A Magnum For Schneider aired as part of ITV’s Armchair Theatre series and marks the first appearance of Edward Woodward as David Callan, a burnt-out assassin forcibly retired and now working as a clerk in a bookkeepers office. James Mitchell’s script undercuts the 60s’ trend for glamorous spies by presenting a drab, conflicted, lonely man. Callan is recalled by his former handler Hunter (Ronald Radd) to carry out a hit on a German arms dealer but it’s a rush job, with no back-up, and the police are watching the target.

Hunter runs SIS, an intelligence unit specialising in removing potential threats using a variety of underhand methods. Schneider (Joseph Furst) is a red file case, meaning he’s marked for death. Hunter’s right-hand man Toby Meres, played by Peter Bowles, an actor who specialises in cads and bounders and whom I once saw give a director a bollocking during an LFF Q&A, wants to carry out the hit himself. However Hunter wants to find out if Callan has really gone “soft.” The worst thing a man can be in this game. If Callan can kill Schneider then he can invited back into the fold. If he fails then he’s no longer a problem. Either outcome is acceptable.

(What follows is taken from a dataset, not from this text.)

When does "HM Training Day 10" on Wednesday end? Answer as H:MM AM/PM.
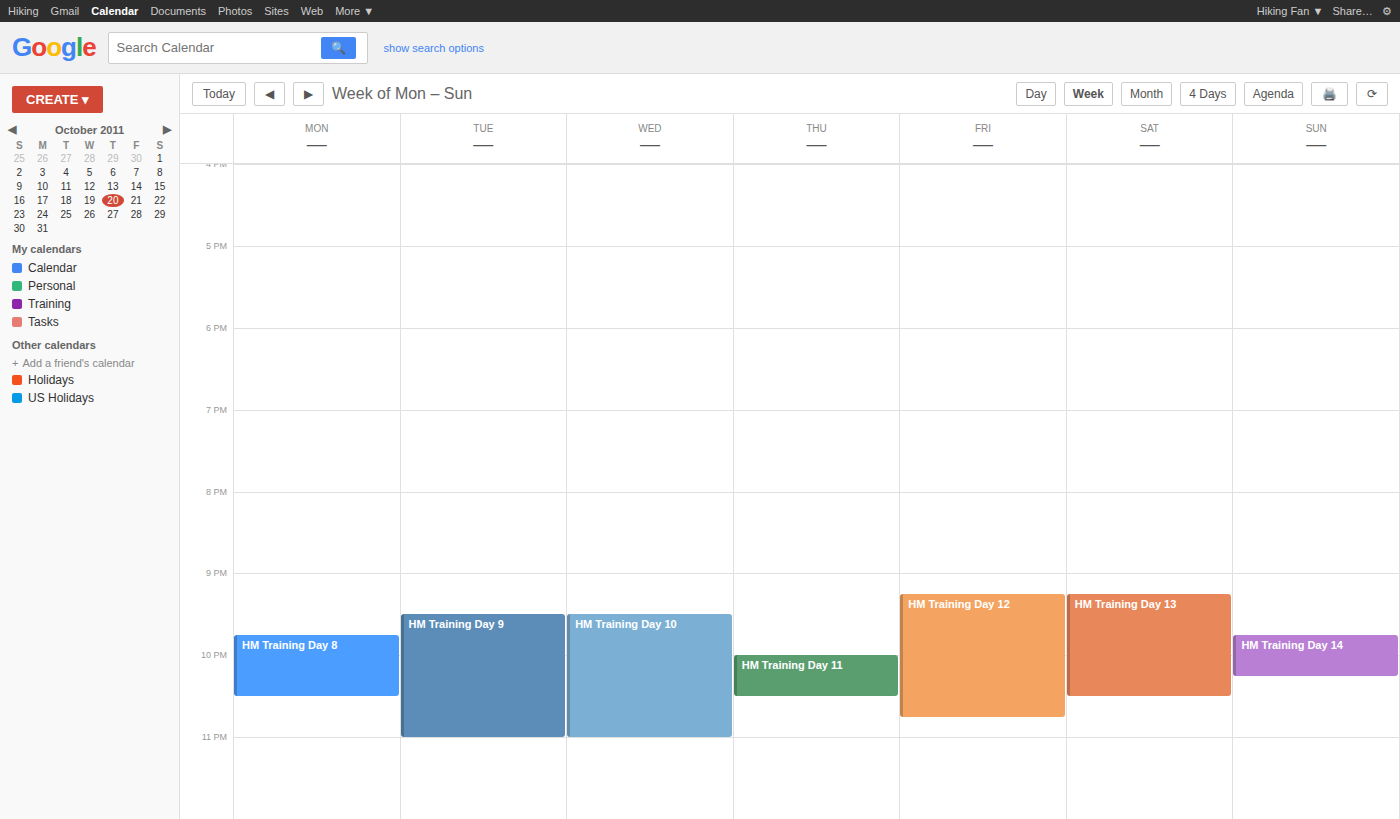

Hunter chose Callan for the hit because he works in the same building as Schneider. In fact Hunter implies he got Callan the job at the bookkeepers so he would already be in place when the time came to eliminate Schneider. Callan contrives to stumble into Schneider on the stairs knocking the box he’s carrying and sending its contents to the floor. Callan picks up a model soldier and correctly identifies its regiment. Schneider’s annoyance quickly gives way to delight at meeting somebody who may share his hobby and he allows Callan into his office to show off his toys. They bond over their military backgrounds and shared love of history. Though Schneider emphasises he only plays at war these days. “I do not care for blood Mr Callan. Not any more.”

Though these two old soldiers have much in common they are also complete opposites. Callan is taciturn and sad. Schneider outgoing and friendly. He even has a younger girlfriend, Jenny (Francesca Tu), who cares a great deal for him and knows all about his criminal activities. Callan’s only companion is a small-time criminal nicknamed Lonely (Russell Hunter) who helps him acquire a firearm. Though their relationship seems to develop over the course of the first season, here Callan bullies Lonely, making fun of his personal hygiene and threatening him.

You can feel the violence simmering under the surface with Callan. Woodward gives him a slightly hunched demeanour, and in his interactions with Hunter he speaks hesitantly, like he hasn’t spoken to anybody in months. When he breaks into Schneider’s flat and moves through it trying to evaluate the man’s life we hear his thoughts in voice-over, a drab Hamlet in an overcoat reflecting on whether or not he should make the kill. Schneider keeps a record of killings he’s been involved in hidden in a safe and Callan knows Schneider has to go.

Had A Magnum for Schneider remained a standalone play its bleak final scene would be the perfect ending. They have to walk that back in the season 1 opener The Good Ones Are All Dead which tells a variation on the same story, but this time with a less sympathetic antagonist, an unrepentant Nazi war criminal hiding in plain sight in London. Mitchell also gives Callan a tragic backstory, no doubt to make this embittered loner palatable to audiences more used to likeable heroes. I’m halfway through the surviving episodes from season 2 now. It’s filmed in monochrome with film inserts for location scenes and I cannot imagine how this downbeat show maintains the same feeling of despair when it switches to colour for its later seasons.